Coś dużo w ostatnich latach tych zawaleń lub uszkodzeń kamienic w centrum Lublina. Centrum Lublina zaczyna się sypać. JL jesteście w stanie napisać artykuł o wszystkich katastrofach budowlanych w ciągu np. ostatnich 20 lat?
„Adam Szot, związany z kilkoma spółkami z branży budowlanej, jest adiunktem w Katedrze Teorii i Filozofii Prawa UMCS” – to dosyć nietypowe połączenie. Prawnik (i to teoretyk) zajmuje się też budowlanką?
Dziwne, dlaczego przedstawiciele miasta z właścicielem budynku w jednej linii spotykają się naprzeciw poszkodowanych mieszkańców. Oczywiście właściciel nie jest winny takiego stanu technicznego budynku. Kamienica stara, to musi się rozwalić tak jak ta na Bernardyńskiej. Jakim cudem jeszcze stoi stary Kraków czy niemal całe starożytne Włochy? Dlaczego tak łatwo pozbywamy się staroci? Nie można ludzi w zimie inaczej z domu wywalić jak pod groźbą zawalenia budynku. Naprawdę na tyle wybudowanych mieszkań w Lublinie ostatnio nic dla 40 ludzi się nie znajdzie w metropolii?!
@Niejawny
Raczej nie widziałbym w tym nic nietypowego.
Kadry akademickie są jak najbardziej częścią kompleksu cfaniactwa w Cfaniakogrodzie.
Większość z tych kadr uczestniczy w r0zw0ju „biernie” poprzez „inwestowanie” w kurniki pod wynajem, ale jak widać co bardziej ambitni z nich próbują wchodzić w bardziej śmiałe projekty.
Do uprawiania dewelo-cfaniactwa czy czyszczenia kamienic doświadczenie w budowlance w ogóle nie jest potrzebne.
Wystarczającym warunkiem jest bycie w „sieci”, a ta pajęczyna jest rozwijana właśnie w oparciu m.in. o koneksje zbudowane wokół środowisk akademickich, które to kadry fraternizują się z kapitalistami, a pogarda dla „plebsu” jest integralną częścią ich curiculum.
Pomożemy jak możemy….a że wiele nie możemy to wiele też nie pomożemy. Ale na pewno was samych nie zostawiamy….. co wynika z tego słowotoku dla mieszkańców?
@Niejawny @kronikidewelorozwoju
Gdzie moi mili lepiej niż w Katedrze Teorii i Filozofii Prawa UMCS znają prawo miejskiej dżunglii?
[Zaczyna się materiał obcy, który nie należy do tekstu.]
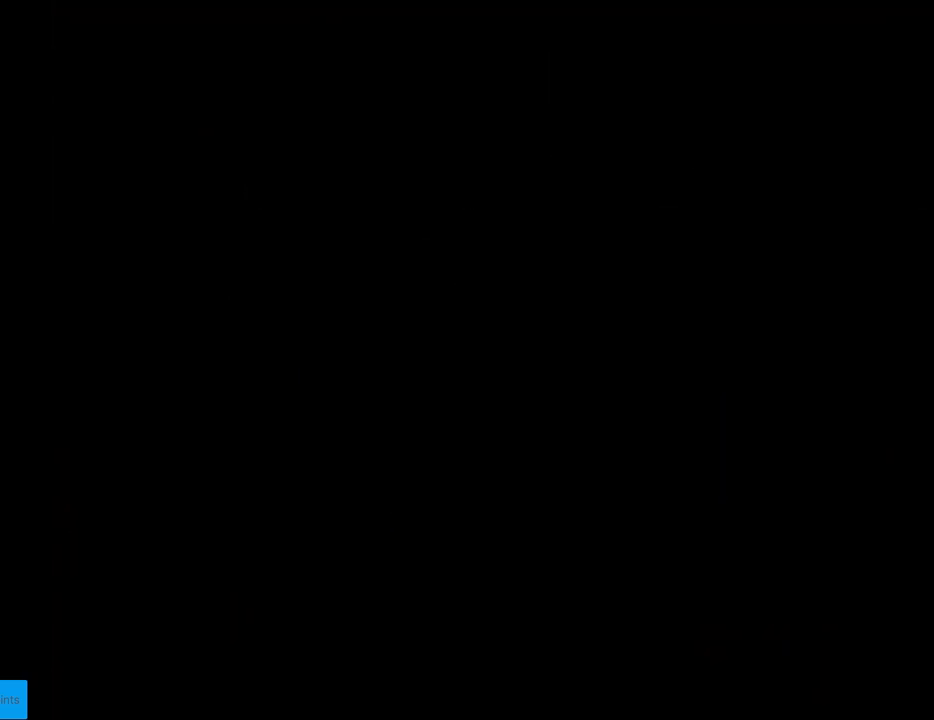
{"buttons": ["A"], "events": [[83, "A", "up"], [100, "A", "down"], [183, "A", "up"], [283, "A", "down"], [417, "A", "up"], [500, "A", "down"]]}
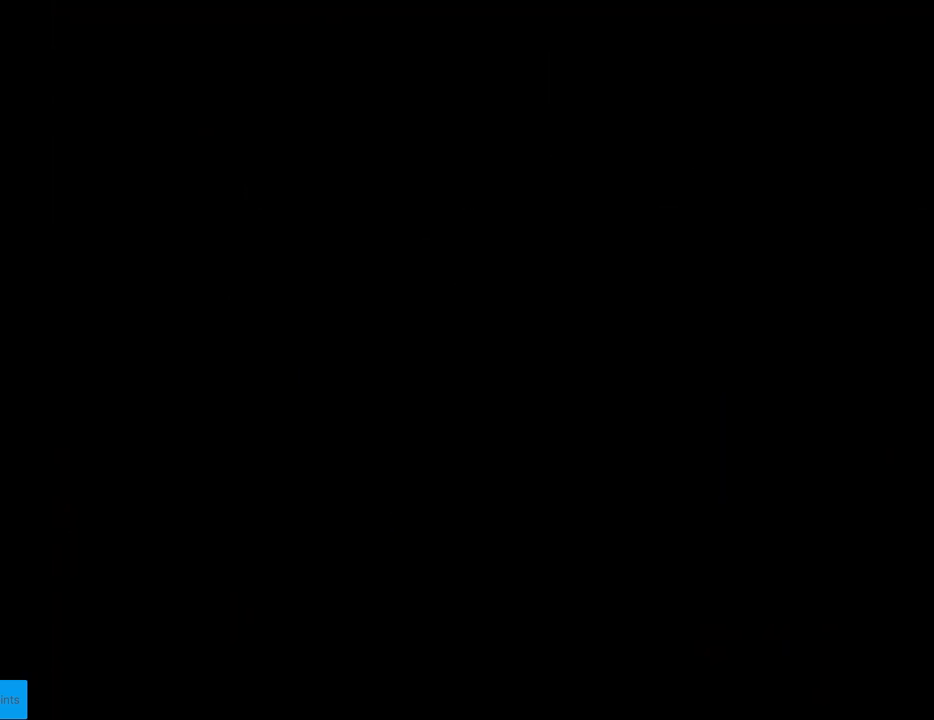
{"buttons": [], "events": [[133, "A", "up"]]}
Szot może i jest specem od Swobody decyzyjnej w administracyjnym typie stosowania prawa ale na PR się zna jak dżdżownica na gwiazdach…
Kto robi tak złe wrażenie – wychodząc na krętacza i buca, kiedy występuje w imieniu spółki?
Trzeba było wynająć Pawła Szwajgiera wypadło by to lepiej…
Ale ogólniej to F2 Real Estate sp z o.o. należy tu do poszkodowanych.
Adam Szot nie jest zresztą jej udziałowcem bezpośrednio lecz przez kolejną spółkę której jest 50% udziałowcem i prezesem czyli przez DOMATORO sp z o.o.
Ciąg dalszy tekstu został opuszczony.